_TRY IT_
Return the lines below in which the string "toneladas" occurs.

────

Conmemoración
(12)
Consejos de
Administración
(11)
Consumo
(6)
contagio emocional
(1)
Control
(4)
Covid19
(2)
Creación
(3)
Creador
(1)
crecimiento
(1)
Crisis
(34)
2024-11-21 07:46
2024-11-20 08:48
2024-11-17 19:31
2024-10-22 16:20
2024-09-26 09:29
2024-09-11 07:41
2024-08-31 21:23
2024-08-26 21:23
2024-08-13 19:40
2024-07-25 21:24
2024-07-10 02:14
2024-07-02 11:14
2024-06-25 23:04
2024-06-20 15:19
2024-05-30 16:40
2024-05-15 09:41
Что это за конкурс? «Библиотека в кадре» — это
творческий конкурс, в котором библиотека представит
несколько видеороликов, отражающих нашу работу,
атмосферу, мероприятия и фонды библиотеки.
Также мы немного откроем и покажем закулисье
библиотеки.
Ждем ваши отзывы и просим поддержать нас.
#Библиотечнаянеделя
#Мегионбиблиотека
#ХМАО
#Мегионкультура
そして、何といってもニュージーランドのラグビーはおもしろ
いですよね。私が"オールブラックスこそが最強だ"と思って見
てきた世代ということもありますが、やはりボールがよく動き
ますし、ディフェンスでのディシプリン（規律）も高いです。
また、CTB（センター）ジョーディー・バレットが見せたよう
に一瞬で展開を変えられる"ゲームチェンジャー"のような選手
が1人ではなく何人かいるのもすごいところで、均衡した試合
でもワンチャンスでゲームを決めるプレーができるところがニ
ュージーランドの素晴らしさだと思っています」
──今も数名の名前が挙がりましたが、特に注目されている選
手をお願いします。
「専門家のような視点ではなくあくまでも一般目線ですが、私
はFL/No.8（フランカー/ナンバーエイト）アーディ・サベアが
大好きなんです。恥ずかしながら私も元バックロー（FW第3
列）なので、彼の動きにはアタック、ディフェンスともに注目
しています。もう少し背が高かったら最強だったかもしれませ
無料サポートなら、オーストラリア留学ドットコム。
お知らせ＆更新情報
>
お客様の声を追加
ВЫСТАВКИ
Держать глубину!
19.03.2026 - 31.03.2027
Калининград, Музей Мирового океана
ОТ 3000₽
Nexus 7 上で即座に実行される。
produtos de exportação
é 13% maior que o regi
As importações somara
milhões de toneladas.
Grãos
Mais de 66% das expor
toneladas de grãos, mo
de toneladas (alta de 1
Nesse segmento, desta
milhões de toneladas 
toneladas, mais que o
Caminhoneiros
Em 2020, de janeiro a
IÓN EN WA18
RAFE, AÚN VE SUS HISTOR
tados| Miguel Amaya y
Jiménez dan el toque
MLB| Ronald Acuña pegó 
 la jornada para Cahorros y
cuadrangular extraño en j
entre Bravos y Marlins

────

_RESPONSE TO THE EXERCISE_
milhões de toneladas.
toneladas de grãos, mo
de toneladas (alta de 1
milhões de toneladas 
toneladas, mais que o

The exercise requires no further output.